第4四半期の業績について同社では、前回予想よりも上振れした点について、為替がプラスに働いた影響が6割ほどとするほか、予想時点において織り込んだ部材供給の停滞リスクがリカバリ施策などで想定よりも少なくで済んだためだとする。また、売り上げ総利益率も事前予想よりも上振れしたが、こちらについては事前予想の時点で減産を急激に行った影響で、製造費用が下がり切らないと想定していたものが、うまく抑制できたとところと、その生産減に伴うIP費用やロイヤリティ費用の抑制が予想を上回ったため改善できたとする。営業利益率も事前予想を上回ったが、こちらについても売り上げの増加に伴う利益の改善とOPEX(事業運営費)が予想比で改善したことなどが要因となっているとする。
また、同四半期をセグメント別の業績で見ると、自動車向け事業は売上高が前四半期比19.8%減の1488億円、売り上げ総利益率が同1.5ポイント減の50.6%、営業利益率が同0.2ポイント増の30.7%、一方の産業・インフラ・IoT向け事業は売上高が同11.0%減の1408億円、売り上げ総利益率が同0.8ポイント減の59.8%、営業利益率が同6.3ポイント減の20.3%としている。
工場稼働率に関しては、事前の見通しでは30%程度としていたが、最終的には35%弱で着地したとする。2025年第1四半期については、ダイバンクの補充など、第4四半期で止めていた仕掛りを増やしていく計画であることから、稼働率を全体で40%強まで引き上げる予定だとしている。
その2025年第1四半期の業績見通しは売上高(中央値)は前年同期比12.2%減、前四半期比5.6%増の3090億円±75億円、売り上げ収益は前四半期比で円安の影響がプラス方向に5.7%ポイントあり、それを除くと0.1%減となる見通し。さらに、Altiumの連結影響に伴い2.3%ポイントほどマイナスに振れるため、Altium分を除いたデバイス売り上げ収益は2.2%のプラスとなるとする。自動車、産業・インフラ・IoTともに増収を見込むとしている。Altiumのマイナス分は2025年第1四半期より、売り上げおよび収益認識のルールを変更することに伴うことによるもの。ソフトウェアにおけるサブスクリプション販売の割合が増加しており、従来の契約時に売り上げを認識するという方式から、契約期間にわたっての売り上げを認識していくという方式に変更するためだという。

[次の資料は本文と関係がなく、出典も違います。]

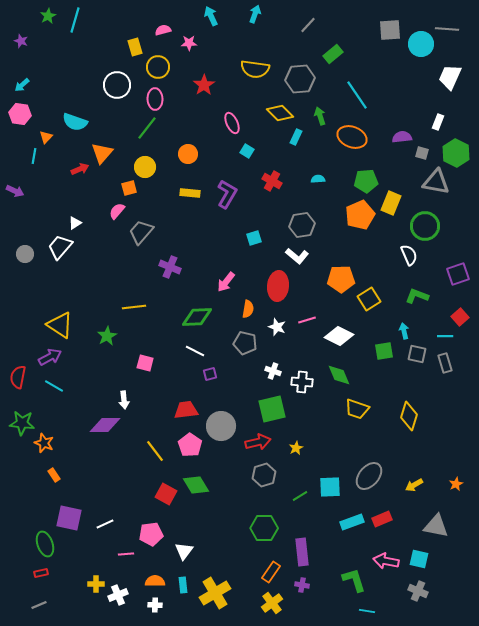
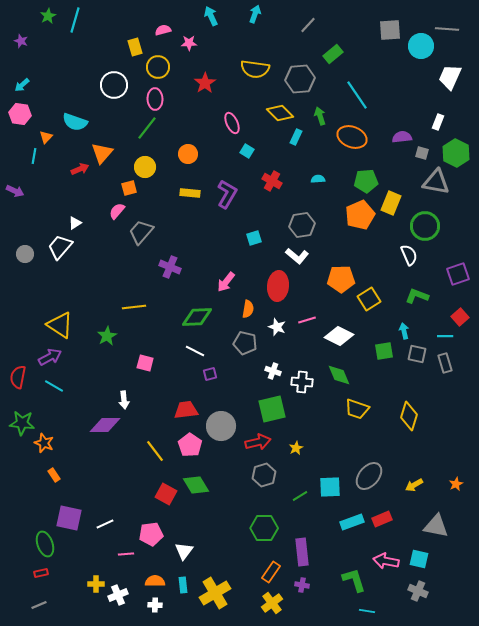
cyan circle at (421, 44): moved 2 px down
white circle at (117, 85): moved 3 px left
red star at (204, 85): moved 1 px right, 2 px up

なお、同社取締役 代表執行役社長 兼 CEOの柴田英利氏2025年通期について、「だいぶ落ち着いた見通しとなってきたので、本当の意味で先々の成長を引っ張っていくような取り組みにかなり腰をすえて、短期的なところに惑わされずに集中的に取り組んでいく1年にしたいと思っている」とする抱負を交えて、「深呼吸をして少し落ち着いたというのが足元の状況。全体的には底を打って、少しずつ市場は回復していくと思う」との見通しを示しており、劇的な動きはないものの、着実に成長を果たしていくことを目指す姿勢を強調している。